Author(s)
Dr Prachiprava Padhiary
- Manuscript ID: 140276
- Volume: 2
- Issue: 6
- Pages: 544–553
Subject Area: Arts and Humanities
Abstract
This paper examines how African American women’s literature negotiates the question of subaltern voice through a comparative study of Beloved by Toni Morrison and The Color Purple by Alice Walker. Drawing on the theoretical framework of Gayatri Chakravorty Spivak, particularly her seminal essay Can the Subaltern Speak?, the study explores the tensions between silence, representation, and agency in narratives centered on Black women’s experiences. Spivak argues that the subaltern is structurally excluded from meaningful speech due to epistemic violence embedded in dominant discourses. While both Morrison and Walker depict the historical silencing of African American women through slavery, patriarchy, and systemic racism, their works also challenge the totalizing nature of Spivak’s claim. Through innovative narrative techniques, including fragmented memory, epistolary form, and communal storytelling, these authors create spaces where marginalized voices emerge, resist, and reconfigure identity.

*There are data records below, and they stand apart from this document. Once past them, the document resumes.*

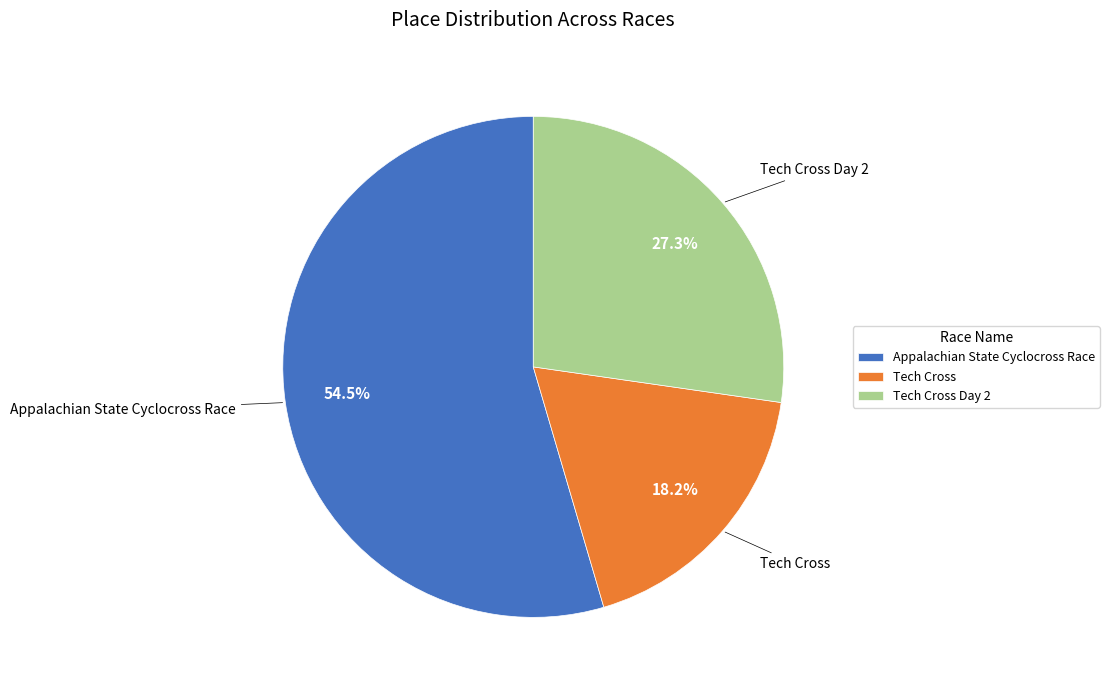

Rank the categories by value from lowest to highest.

Tech Cross, Tech Cross Day 2, Appalachian State Cyclocross Race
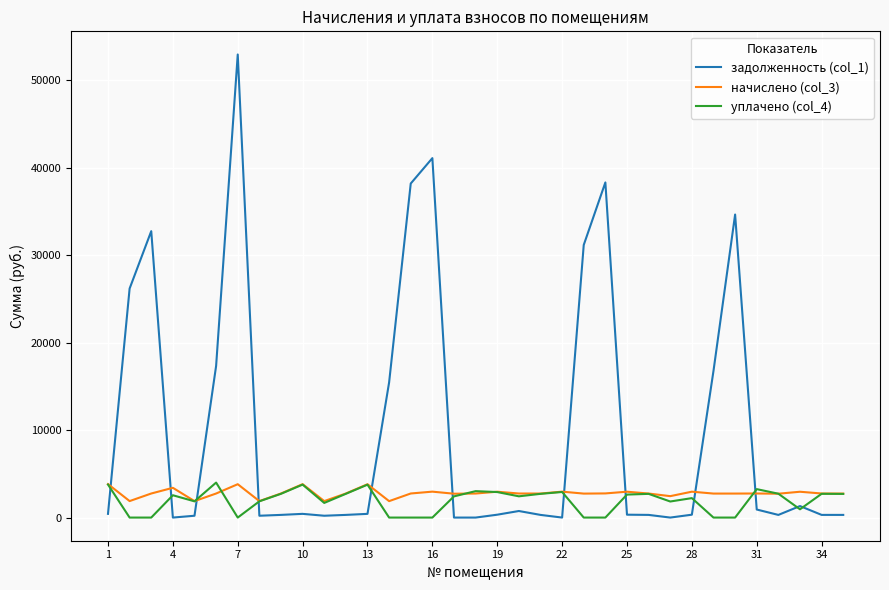

True or false: начислено (col_3) and задолженность (col_1) intersect in this chart.

True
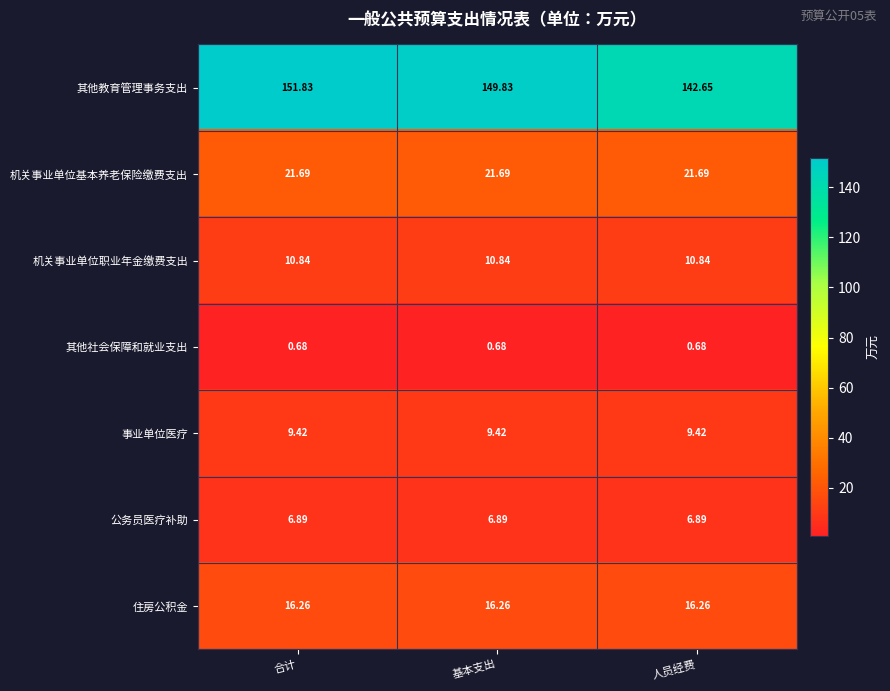

At which label does 其他教育管理事务支出 reach its minimum?

人员经费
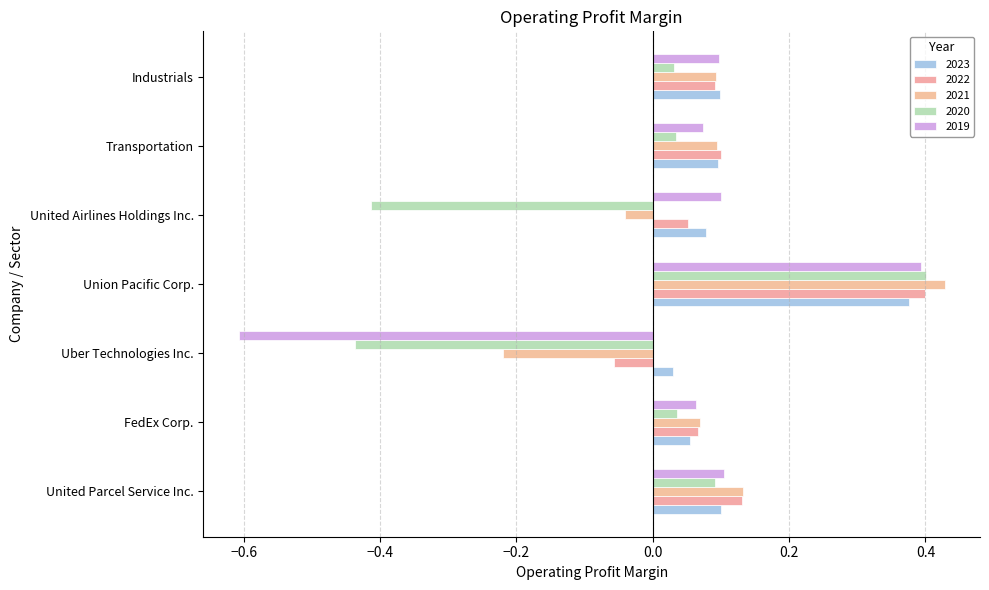

True or false: 2020 has a value of 0.0 at FedEx Corp..

False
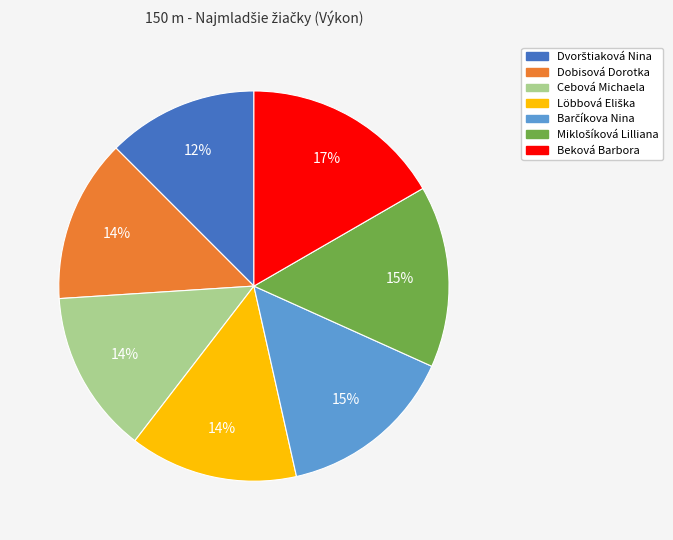

What is the ratio of the value at Cebová Michaela to the value at Dobisová Dorotka?

1.0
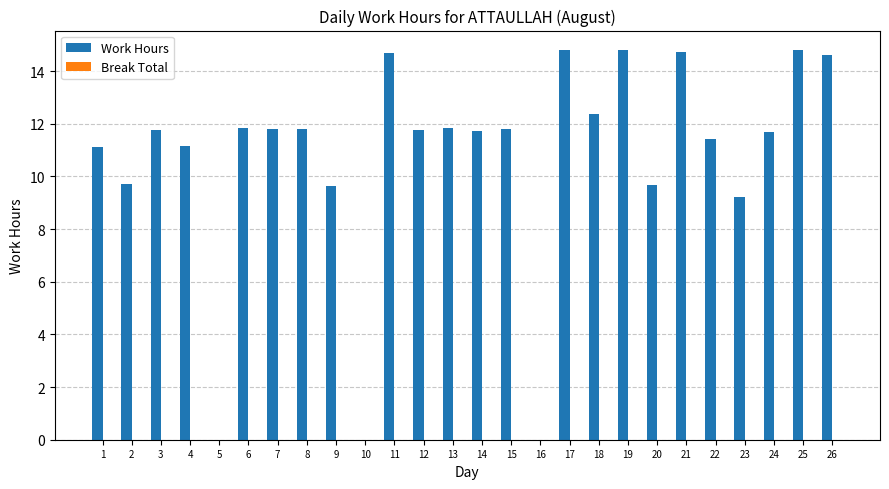

What is the sum of the values at 19 and 20?

24.5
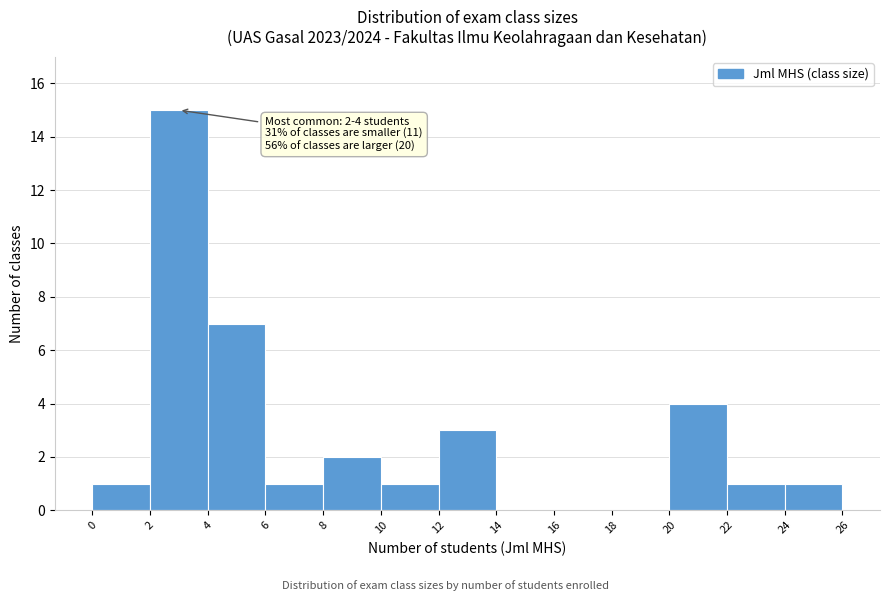

Which range on the x-axis has the tallest bar?

2 to 4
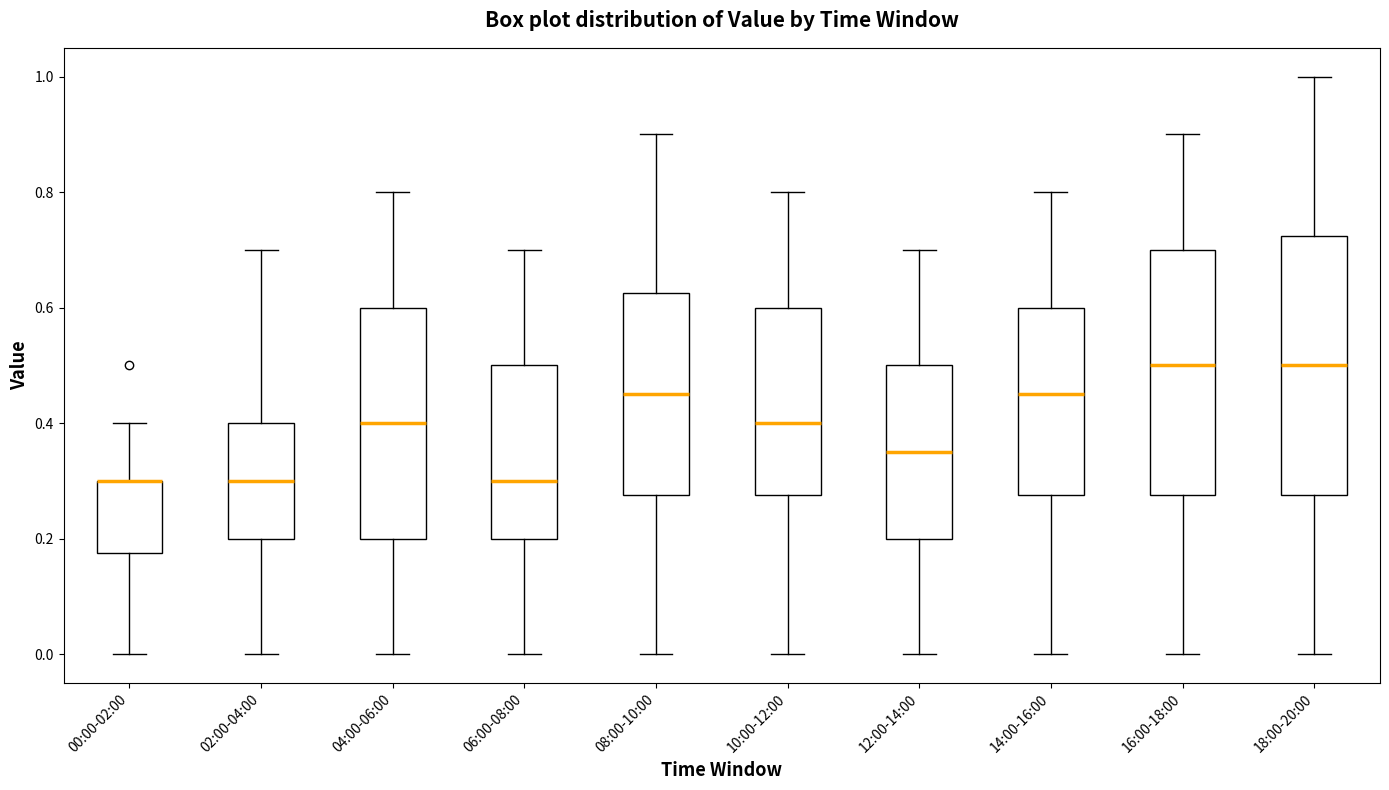

Reading left to right, transcribe this box plot: for each box, give where its median line is, the range the box spans, and where its two whiskers end, as read against the y-axis. The values are not printed on the chart, so give them approximately, as read against the axis.

00:00-02:00: median 0.30 (drawn on the box's upper edge), box 0.18 to 0.30, whiskers 0.00 to 0.40
02:00-04:00: median 0.30, box 0.20 to 0.40, whiskers 0.00 to 0.70
04:00-06:00: median 0.40, box 0.20 to 0.60, whiskers 0.00 to 0.80
06:00-08:00: median 0.30, box 0.20 to 0.50, whiskers 0.00 to 0.70
08:00-10:00: median 0.46, box 0.28 to 0.62, whiskers 0.00 to 0.90
10:00-12:00: median 0.40, box 0.28 to 0.60, whiskers 0.00 to 0.80
12:00-14:00: median 0.36, box 0.20 to 0.50, whiskers 0.00 to 0.70
14:00-16:00: median 0.46, box 0.28 to 0.60, whiskers 0.00 to 0.80
16:00-18:00: median 0.50, box 0.28 to 0.70, whiskers 0.00 to 0.90
18:00-20:00: median 0.50, box 0.28 to 0.72, whiskers 0.00 to 1.00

The paper argues that Beloved and The Color Purple simultaneously confirm and revise Spivak’s theory. On one hand, they illustrate the limitations imposed on subaltern speech; on the other, they demonstrate the potential of literature to function as a site of resistance and reclamation. By situating these texts within both postcolonial and Black feminist frameworks, the study ultimately contends that while subaltern voices remain mediated, they are not entirely silenced. Instead, they persist in complex, negotiated forms that challenge dominant structures of knowledge and representation.